Stronger than yesterday
Pourtant, je me refuse à cette conclusion cynique et misérabiliste. Puisque j’ai oublié les paroles de ses chansons et que je suis incapable de suivre la chorégraphie de “Toxic”, je me tourne vers ceux qui savent. Ceux qui la regardent, ceux qui préfèrent écouter “Stronger” à “Crazy”, ceux qui ont lu entre les lignes et vu Britney comme une femme autonome plutôt qu’une Lolita passive.
Je me rends virtuellement à Vegas où vit Jordan Miller, un des premiers fans à parler de la tutelle en 2008. En 2004, alors que je tournais le dos à Britney Spears, il lançait la fanbase Breatheheavy.com, qui compte aujourd’hui 300 000 visiteurs par mois et un peu moins de 70 000 membres. Plus qu’un simple lieu de culte, Miller transforme le site en outil d’information sur la tutelle de Spears et dénonce les travers de la justice californienne. “Comment cette pop star iconique a-t-elle pu partir en tournée, sortir des albums, faire des interviews, élever ses enfants, mais être considérée par les tribunaux comme une personne incompétente ?”, s’interroge-t-il.
“Par ses clips et ses musiques, elle a révolutionné la vision de la sexualité des femmes et a sans doute permis à un grand nombre de femmes et d’hommes d’avoir confiance en eux et en leur sexualité… Les fans l’aiment pour cette force”, me racontent les fondateurs du compte Twitter FreeBritney-France.
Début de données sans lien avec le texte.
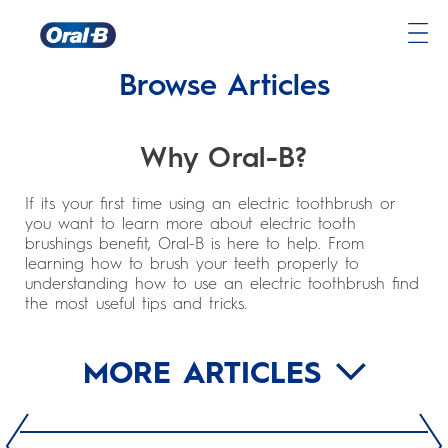
Oral-
Browse Articles
B
Home
Page
Why Oral-B?
If its your first time using an electric toothbrush or
you want to learn more about electric tooth
brushings benefit, Oral-B is here to help. From
learning how to brush your teeth properly to
understanding how to use an electric toothbrush find
the most useful tips and tricks.
MORE ARTICLES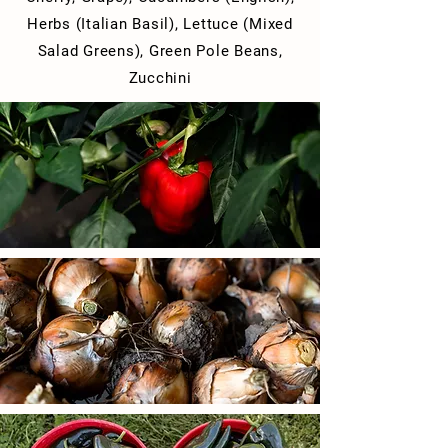
Herbs (Italian Basil), Lettuce (Mixed
Salad Greens),
Green Pole Beans,
Zucchini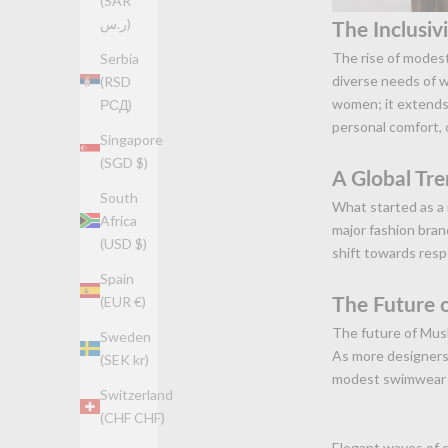
(SAR
ر.س)
The Inclusiv
The rise of modest
Serbia
diverse needs of w
(RSD
women; it extends 
РСД)
personal comfort, o
Singapore
(SGD $)
A Global Tr
South
What started as a
Africa
major fashion brand
(USD $)
shift towards resp
Spain
The Future
(EUR €)
The future of Musl
Sweden
As more designers 
(SEK kr)
modest swimwear a
Switzerland
(CHF CHF)
Elegant waves of 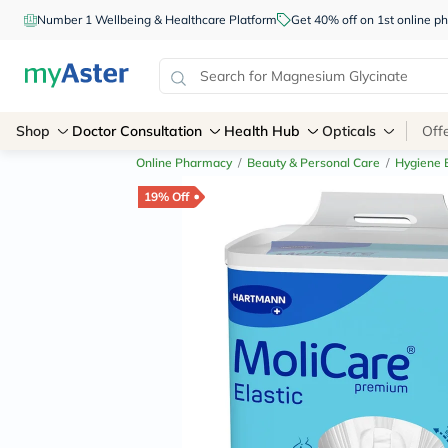
Number 1 Wellbeing & Healthcare Platform
Get 40% off on 1st online
Shop
Doctor Consultation
Health Hub
Opticals
Off
Online Pharmacy
/
Beauty & Personal Care
/
Hygiene E
19% Off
Éternel piercing au nombril, ange gravé dans le bas du dos, bronzage doré, Britney, tu n’as pas arrêté de danser. Tu es libre, et non honteuse. Plus qu’un rappel de ton enfermement ou un signe de trouble mental, chaque nouvelle chorégraphie postée sur Instagram met en exergue l’étroitesse de notre conception du succès.
Le tien n’est pas celui d’une arriviste qui élide ses origines. Ce n’est pas non plus celui d’une féministe bannissant le corps sexualisé, signe supposé d’une inféodation au regard masculin. Je ne t’enfermerai plus dans un jargon universitaire. Je renonce à citer la féministe Barbara Kruger (“Your body is a battleground”), et te laisse danser librement, espérant un jour en faire autant.